Ford hopes they will help to follow the pathways that occur and which genes are altered to contribute to obesity in offspring of over-nourished mothers.

Unique institution

Research in the center at UW is one-of-a-kind, and Ford says their large animal model makes the research attractive to many academics and students.

Over a dozen graduate students, undergraduates and faculty are working on the project, and UW’s Center for the Study of Fetal Programming also hosts researchers from around the country and across the globe.

“We’ve had about a dozen people collect tissues and take them back to their countries for further research,” Ford says.

He comments, “We’re the last institution using sheep, due to the expense of using a large animal model. We are one of the few groups who have continued to utilize the sheep because it has so much pertinence to the human.”

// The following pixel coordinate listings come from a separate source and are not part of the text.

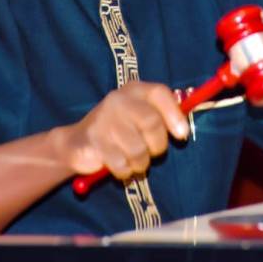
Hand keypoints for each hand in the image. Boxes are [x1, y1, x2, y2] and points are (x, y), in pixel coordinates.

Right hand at [55, 82, 189, 179]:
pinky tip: (120, 165)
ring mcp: (104, 120)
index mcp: (135, 90)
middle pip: (151, 123)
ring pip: (138, 149)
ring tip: (134, 160)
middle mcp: (118, 100)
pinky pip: (121, 164)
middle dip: (158, 145)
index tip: (182, 135)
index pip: (160, 93)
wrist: (78, 142)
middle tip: (153, 152)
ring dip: (141, 163)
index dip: (174, 114)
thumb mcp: (140, 116)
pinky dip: (125, 171)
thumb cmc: (120, 130)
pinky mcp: (93, 141)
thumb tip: (184, 128)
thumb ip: (162, 116)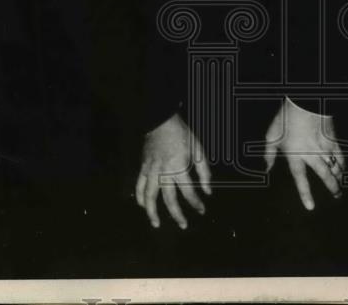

Many institutions utilize rats for fetal programming research, but Ford says the sheep is more applicable to humans.

“UW is ahead of many other institutions in that the college and department have really listened and encouraged us to think about the importance of fetal programming,” he says.

“We’ve known for a long time that it isn’t just genetics that alters the phenotype of an animal, but it’s also small things,” Ford explains. “In this case, maternal nutrition is driving phenotypic changes to the fetus.”